> _Problem to solve_
Extract every line in the records below that contains the word "rangeland".

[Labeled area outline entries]

[Begin]

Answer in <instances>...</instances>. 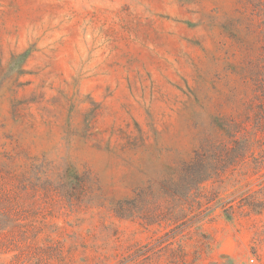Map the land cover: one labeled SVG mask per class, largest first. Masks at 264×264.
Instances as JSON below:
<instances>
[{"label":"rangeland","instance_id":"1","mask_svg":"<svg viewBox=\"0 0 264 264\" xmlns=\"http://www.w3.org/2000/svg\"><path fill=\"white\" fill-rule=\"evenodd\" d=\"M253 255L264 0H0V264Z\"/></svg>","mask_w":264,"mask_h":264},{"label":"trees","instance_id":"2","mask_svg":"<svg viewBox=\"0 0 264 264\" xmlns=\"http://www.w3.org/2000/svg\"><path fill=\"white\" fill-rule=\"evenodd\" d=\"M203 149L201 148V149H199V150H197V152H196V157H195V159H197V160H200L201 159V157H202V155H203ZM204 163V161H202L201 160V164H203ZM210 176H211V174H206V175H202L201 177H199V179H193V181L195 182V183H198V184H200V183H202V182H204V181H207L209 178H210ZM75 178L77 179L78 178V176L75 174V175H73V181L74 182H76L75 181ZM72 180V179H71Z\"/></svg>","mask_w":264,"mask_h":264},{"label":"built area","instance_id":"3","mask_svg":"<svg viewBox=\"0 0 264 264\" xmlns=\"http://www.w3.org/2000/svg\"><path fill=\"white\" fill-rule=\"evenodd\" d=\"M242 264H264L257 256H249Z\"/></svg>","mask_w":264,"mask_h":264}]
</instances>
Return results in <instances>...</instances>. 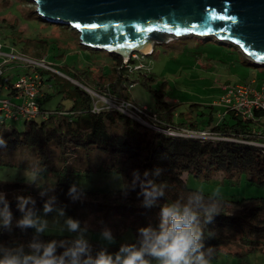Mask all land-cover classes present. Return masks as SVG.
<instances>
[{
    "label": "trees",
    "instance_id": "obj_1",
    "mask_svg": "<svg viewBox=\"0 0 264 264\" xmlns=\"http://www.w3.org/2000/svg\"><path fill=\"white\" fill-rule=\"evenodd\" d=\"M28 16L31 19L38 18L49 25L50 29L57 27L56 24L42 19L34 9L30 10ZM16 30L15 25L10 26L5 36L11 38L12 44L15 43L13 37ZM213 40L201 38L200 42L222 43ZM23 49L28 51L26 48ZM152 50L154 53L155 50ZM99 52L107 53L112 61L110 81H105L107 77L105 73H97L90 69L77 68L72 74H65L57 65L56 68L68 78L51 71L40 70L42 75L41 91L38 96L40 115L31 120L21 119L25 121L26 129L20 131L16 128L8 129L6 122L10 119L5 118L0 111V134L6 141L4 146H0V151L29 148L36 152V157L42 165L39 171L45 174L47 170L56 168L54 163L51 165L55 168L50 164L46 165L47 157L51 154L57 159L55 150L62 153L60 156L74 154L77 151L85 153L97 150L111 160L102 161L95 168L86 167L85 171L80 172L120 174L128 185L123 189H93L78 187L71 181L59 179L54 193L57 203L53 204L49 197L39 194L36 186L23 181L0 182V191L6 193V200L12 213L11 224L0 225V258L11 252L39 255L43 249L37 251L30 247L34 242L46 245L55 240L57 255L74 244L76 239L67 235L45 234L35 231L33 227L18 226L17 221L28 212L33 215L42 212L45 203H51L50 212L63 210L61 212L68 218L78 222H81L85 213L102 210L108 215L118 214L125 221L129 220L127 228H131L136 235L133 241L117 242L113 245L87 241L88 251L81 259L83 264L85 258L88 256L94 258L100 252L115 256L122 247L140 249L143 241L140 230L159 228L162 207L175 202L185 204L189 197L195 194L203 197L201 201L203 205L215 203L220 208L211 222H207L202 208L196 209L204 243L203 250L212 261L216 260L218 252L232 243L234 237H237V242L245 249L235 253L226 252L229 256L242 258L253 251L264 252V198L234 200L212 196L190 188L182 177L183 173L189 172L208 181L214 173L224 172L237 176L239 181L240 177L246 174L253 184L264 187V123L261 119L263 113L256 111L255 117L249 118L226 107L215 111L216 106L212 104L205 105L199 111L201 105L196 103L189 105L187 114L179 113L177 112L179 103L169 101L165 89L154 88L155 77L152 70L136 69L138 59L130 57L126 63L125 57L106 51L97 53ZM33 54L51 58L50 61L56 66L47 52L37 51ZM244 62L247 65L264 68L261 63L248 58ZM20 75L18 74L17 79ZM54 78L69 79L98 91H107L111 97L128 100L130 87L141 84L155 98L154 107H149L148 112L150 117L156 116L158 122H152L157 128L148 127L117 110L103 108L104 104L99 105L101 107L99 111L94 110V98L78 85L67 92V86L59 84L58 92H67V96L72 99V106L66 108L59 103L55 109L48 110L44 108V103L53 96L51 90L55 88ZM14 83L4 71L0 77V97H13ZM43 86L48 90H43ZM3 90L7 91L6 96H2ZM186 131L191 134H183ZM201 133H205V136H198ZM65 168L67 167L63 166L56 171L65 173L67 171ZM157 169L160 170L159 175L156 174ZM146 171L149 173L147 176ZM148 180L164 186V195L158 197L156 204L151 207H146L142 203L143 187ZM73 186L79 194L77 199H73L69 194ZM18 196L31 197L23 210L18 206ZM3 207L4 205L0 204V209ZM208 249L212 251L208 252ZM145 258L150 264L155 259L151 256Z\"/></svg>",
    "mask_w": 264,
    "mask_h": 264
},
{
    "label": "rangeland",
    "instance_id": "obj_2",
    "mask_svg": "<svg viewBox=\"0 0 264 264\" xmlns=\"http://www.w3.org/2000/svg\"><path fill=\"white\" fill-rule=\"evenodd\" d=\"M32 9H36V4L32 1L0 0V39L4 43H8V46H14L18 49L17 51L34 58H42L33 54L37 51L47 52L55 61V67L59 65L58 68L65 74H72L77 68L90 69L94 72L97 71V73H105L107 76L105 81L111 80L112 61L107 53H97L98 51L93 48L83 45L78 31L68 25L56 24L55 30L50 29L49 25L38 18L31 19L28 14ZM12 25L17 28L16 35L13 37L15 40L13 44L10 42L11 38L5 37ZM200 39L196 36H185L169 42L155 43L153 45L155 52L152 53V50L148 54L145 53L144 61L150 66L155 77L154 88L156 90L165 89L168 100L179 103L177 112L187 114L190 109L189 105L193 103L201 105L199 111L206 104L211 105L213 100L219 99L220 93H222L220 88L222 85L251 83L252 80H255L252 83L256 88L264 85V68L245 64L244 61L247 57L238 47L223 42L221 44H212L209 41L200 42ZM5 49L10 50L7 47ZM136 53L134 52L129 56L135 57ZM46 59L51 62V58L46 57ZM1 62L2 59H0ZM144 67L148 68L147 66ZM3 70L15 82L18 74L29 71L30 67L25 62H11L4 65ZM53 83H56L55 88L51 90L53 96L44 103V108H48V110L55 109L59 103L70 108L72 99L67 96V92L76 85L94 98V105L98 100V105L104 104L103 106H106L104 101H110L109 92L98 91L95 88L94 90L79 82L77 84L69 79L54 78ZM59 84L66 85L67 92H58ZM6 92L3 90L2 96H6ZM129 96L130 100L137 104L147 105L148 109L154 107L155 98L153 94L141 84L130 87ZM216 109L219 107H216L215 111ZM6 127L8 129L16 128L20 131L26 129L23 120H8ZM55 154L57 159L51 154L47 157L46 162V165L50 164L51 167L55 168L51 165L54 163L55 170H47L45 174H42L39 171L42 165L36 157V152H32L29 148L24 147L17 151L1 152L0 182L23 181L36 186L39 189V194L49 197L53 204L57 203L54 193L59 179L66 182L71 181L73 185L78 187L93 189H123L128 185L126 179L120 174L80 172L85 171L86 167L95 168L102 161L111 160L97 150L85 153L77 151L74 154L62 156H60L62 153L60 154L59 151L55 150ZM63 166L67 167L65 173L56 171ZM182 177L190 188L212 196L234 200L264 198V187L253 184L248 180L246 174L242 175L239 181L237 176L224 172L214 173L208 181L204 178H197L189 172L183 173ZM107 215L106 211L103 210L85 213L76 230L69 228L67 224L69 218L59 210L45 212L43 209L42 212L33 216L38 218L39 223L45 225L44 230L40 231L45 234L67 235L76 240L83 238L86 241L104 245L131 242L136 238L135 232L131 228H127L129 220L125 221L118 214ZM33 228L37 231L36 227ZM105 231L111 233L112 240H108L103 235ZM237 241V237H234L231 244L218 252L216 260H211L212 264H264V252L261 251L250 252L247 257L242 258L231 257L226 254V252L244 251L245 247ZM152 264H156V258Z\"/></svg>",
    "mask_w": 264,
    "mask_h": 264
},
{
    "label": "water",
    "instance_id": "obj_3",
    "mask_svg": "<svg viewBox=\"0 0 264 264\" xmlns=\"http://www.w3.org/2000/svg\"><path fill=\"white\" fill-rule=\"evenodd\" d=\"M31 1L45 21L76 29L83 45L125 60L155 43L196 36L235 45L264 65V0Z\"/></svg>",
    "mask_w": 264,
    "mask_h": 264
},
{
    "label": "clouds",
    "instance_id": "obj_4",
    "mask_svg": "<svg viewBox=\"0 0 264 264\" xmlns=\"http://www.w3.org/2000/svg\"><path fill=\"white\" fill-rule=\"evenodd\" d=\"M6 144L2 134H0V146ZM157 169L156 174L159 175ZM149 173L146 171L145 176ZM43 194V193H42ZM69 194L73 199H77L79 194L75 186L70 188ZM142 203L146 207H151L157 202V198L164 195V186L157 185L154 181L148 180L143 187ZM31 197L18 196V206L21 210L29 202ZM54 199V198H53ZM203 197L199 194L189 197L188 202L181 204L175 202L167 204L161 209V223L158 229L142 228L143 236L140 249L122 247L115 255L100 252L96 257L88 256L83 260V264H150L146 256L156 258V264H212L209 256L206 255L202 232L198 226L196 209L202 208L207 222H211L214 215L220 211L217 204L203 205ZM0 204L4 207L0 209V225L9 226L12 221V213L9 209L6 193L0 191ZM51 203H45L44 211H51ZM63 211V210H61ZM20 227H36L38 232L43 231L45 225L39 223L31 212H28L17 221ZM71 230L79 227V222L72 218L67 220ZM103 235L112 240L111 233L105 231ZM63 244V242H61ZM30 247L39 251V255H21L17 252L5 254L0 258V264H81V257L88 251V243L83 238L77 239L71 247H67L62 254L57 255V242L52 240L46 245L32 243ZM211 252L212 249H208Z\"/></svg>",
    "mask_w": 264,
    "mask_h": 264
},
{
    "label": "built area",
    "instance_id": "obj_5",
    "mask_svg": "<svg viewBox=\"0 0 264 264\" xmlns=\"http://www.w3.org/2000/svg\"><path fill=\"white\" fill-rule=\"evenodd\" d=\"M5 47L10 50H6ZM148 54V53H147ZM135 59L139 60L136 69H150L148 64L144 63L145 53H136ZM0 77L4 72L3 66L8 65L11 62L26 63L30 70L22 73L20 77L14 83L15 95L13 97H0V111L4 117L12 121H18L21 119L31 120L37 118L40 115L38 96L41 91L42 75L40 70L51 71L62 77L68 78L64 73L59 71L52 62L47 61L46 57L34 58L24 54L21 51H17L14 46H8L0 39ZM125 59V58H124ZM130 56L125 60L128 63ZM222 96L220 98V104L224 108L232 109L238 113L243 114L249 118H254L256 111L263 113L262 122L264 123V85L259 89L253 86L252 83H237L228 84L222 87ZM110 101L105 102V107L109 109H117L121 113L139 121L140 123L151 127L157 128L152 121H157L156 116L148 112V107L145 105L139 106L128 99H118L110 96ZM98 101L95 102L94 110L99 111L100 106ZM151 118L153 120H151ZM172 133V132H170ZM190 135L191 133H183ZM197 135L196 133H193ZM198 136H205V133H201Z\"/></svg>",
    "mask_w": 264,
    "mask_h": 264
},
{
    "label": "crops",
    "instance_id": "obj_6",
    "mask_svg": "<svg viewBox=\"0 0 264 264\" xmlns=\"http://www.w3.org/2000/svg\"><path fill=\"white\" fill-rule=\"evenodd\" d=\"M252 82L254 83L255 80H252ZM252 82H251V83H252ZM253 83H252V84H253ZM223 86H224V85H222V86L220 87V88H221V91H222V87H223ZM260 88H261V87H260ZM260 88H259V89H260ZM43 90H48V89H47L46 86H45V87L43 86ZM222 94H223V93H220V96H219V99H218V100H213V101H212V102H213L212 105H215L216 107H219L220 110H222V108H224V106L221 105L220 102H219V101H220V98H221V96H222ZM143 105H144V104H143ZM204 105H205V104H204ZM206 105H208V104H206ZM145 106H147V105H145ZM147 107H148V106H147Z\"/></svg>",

[End]

> _Expected output_
[{"label":"rangeland","instance_id":"1","mask_svg":"<svg viewBox=\"0 0 264 264\" xmlns=\"http://www.w3.org/2000/svg\"><path fill=\"white\" fill-rule=\"evenodd\" d=\"M253 255L264 0H0V264Z\"/></svg>","mask_w":264,"mask_h":264},{"label":"trees","instance_id":"2","mask_svg":"<svg viewBox=\"0 0 264 264\" xmlns=\"http://www.w3.org/2000/svg\"><path fill=\"white\" fill-rule=\"evenodd\" d=\"M203 149L201 148V149H199V150H197V152H196V157H195V159H197V160H200L201 159V157H202V155H203ZM204 163V161H202L201 160V164H203ZM210 176H211V174H206V175H202L201 177H199V179H193V181L195 182V183H198V184H200V183H202V182H204V181H207L209 178H210ZM75 178L77 179L78 178V176L75 174V175H73V181L74 182H76L75 181ZM72 180V179H71Z\"/></svg>","mask_w":264,"mask_h":264},{"label":"built area","instance_id":"3","mask_svg":"<svg viewBox=\"0 0 264 264\" xmlns=\"http://www.w3.org/2000/svg\"><path fill=\"white\" fill-rule=\"evenodd\" d=\"M242 264H264L257 256H249Z\"/></svg>","mask_w":264,"mask_h":264}]
    "label": "rangeland",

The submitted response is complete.